Throughout the listing below, copy each line containing "precedent".

☆ ☆ ☆

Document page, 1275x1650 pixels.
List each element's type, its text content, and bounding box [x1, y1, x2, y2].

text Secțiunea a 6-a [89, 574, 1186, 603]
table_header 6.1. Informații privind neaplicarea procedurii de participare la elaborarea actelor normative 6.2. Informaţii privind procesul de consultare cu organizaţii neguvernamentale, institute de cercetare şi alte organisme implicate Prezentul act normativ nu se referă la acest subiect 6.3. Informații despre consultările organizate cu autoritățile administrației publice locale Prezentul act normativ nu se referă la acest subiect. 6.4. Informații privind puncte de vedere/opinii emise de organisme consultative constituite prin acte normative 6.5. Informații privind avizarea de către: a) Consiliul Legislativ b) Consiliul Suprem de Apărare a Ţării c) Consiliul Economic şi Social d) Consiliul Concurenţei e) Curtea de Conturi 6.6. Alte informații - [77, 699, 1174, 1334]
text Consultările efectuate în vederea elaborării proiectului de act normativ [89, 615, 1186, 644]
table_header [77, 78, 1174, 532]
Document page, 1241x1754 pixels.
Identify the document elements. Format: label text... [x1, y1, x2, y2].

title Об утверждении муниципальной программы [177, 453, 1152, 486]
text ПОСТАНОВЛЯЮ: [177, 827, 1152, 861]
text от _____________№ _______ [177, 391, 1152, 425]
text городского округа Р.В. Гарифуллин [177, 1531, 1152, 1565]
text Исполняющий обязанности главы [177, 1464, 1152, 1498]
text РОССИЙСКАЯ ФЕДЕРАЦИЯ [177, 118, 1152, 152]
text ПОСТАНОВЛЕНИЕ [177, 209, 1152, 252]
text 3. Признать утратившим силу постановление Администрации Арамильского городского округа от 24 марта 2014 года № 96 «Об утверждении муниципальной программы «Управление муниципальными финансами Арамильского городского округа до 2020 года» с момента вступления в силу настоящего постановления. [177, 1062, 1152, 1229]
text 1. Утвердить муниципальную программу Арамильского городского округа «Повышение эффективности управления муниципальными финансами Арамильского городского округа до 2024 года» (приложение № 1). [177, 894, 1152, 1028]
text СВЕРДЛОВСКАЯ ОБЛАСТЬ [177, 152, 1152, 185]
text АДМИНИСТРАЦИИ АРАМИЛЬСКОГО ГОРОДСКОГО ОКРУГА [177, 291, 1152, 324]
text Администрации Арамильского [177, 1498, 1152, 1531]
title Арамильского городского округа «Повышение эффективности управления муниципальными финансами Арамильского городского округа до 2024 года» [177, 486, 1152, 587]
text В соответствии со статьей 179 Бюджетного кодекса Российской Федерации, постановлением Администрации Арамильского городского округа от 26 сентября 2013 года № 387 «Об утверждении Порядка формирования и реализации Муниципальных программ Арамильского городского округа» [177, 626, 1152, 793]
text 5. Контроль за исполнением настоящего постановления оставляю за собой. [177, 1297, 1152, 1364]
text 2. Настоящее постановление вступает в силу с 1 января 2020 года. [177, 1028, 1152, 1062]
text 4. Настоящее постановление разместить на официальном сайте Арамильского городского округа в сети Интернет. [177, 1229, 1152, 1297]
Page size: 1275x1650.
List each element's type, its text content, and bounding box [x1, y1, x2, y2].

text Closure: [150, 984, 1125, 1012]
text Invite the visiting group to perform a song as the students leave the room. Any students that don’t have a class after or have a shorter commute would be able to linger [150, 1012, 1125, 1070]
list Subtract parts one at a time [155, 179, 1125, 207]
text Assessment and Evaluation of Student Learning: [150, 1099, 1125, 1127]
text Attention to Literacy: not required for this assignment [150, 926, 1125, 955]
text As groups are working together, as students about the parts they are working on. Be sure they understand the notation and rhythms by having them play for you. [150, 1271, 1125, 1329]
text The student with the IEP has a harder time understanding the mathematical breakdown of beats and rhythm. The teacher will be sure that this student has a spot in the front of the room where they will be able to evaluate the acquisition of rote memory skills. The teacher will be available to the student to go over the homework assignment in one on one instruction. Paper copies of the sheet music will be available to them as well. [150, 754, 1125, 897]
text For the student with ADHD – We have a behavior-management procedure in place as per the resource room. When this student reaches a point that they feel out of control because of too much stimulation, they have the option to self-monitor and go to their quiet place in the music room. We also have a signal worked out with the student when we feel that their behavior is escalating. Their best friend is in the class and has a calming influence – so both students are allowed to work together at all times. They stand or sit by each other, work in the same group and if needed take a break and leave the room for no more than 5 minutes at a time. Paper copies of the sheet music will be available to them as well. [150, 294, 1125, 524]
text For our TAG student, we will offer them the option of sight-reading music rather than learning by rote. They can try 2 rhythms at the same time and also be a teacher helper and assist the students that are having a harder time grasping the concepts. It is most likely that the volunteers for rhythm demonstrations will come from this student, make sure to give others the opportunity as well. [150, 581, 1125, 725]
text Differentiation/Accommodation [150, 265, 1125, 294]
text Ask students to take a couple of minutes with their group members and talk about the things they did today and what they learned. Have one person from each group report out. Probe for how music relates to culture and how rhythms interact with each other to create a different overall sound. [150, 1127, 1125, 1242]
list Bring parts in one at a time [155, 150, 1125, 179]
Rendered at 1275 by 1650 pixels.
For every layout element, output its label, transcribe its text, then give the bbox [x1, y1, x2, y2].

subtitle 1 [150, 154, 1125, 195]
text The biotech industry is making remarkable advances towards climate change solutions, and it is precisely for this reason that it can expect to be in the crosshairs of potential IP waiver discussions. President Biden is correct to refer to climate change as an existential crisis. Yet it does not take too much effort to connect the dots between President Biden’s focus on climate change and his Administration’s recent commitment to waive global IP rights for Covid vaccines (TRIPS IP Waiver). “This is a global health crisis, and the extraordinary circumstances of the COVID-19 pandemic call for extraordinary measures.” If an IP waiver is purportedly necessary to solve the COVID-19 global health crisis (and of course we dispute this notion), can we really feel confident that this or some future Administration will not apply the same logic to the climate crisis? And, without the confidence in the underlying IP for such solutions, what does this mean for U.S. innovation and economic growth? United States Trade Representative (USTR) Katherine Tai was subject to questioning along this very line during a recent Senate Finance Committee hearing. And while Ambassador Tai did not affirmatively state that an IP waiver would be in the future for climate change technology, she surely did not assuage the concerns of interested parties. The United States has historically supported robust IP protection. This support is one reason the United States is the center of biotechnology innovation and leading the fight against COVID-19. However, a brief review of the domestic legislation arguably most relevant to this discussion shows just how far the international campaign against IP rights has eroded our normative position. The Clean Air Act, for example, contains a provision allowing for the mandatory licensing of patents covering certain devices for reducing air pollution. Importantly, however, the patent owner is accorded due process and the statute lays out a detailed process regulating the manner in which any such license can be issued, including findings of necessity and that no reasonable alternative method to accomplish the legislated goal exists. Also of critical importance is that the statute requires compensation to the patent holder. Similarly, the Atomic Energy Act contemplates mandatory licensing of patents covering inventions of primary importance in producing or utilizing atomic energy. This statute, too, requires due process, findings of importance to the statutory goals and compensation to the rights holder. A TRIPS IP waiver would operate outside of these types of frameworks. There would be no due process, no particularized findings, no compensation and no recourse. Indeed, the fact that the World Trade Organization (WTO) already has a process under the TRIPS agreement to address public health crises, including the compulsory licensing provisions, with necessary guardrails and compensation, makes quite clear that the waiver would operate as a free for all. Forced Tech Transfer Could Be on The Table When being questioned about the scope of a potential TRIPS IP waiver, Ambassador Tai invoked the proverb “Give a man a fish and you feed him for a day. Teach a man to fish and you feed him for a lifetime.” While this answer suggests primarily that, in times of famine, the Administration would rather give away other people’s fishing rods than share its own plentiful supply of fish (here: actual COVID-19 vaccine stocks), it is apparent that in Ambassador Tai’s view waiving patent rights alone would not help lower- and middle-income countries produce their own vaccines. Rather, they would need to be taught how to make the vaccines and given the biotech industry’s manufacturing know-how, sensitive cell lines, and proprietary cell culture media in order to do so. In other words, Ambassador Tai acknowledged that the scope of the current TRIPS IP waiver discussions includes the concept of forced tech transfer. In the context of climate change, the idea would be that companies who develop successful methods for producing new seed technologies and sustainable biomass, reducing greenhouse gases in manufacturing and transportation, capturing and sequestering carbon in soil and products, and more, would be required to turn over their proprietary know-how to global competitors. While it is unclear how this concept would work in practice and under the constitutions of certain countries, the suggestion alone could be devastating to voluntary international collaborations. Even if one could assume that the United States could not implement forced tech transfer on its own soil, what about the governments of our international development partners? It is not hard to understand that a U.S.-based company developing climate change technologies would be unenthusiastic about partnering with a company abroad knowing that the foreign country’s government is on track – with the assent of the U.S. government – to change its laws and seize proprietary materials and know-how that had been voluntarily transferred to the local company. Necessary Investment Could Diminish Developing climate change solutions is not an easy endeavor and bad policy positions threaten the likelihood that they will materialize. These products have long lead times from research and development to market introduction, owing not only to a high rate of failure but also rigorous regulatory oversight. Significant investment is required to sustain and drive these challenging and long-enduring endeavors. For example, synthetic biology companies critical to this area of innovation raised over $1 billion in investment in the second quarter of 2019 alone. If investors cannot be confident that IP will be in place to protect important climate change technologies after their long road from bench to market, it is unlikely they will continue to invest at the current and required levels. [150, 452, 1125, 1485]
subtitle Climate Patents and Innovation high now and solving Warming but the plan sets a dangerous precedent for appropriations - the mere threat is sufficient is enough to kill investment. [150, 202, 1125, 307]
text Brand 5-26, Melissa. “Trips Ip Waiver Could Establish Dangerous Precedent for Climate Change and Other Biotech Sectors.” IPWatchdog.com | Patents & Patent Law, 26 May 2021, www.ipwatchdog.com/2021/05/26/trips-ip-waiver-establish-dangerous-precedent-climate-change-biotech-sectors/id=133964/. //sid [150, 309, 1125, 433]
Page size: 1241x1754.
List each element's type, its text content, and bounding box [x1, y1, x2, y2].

☆ ☆ ☆

Your response ::
subtitle Climate Patents and Innovation high now and solving Warming but the plan sets a dangerous precedent for appropriations - the mere threat is sufficient is enough to kill investment. [150, 202, 1125, 307]
text Brand 5-26, Melissa. “Trips Ip Waiver Could Establish Dangerous Precedent for Climate Change and Other Biotech Sectors.” IPWatchdog.com | Patents & Patent Law, 26 May 2021, www.ipwatchdog.com/2021/05/26/trips-ip-waiver-establish-dangerous-precedent-climate-change-biotech-sectors/id=133964/. //sid [150, 309, 1125, 433]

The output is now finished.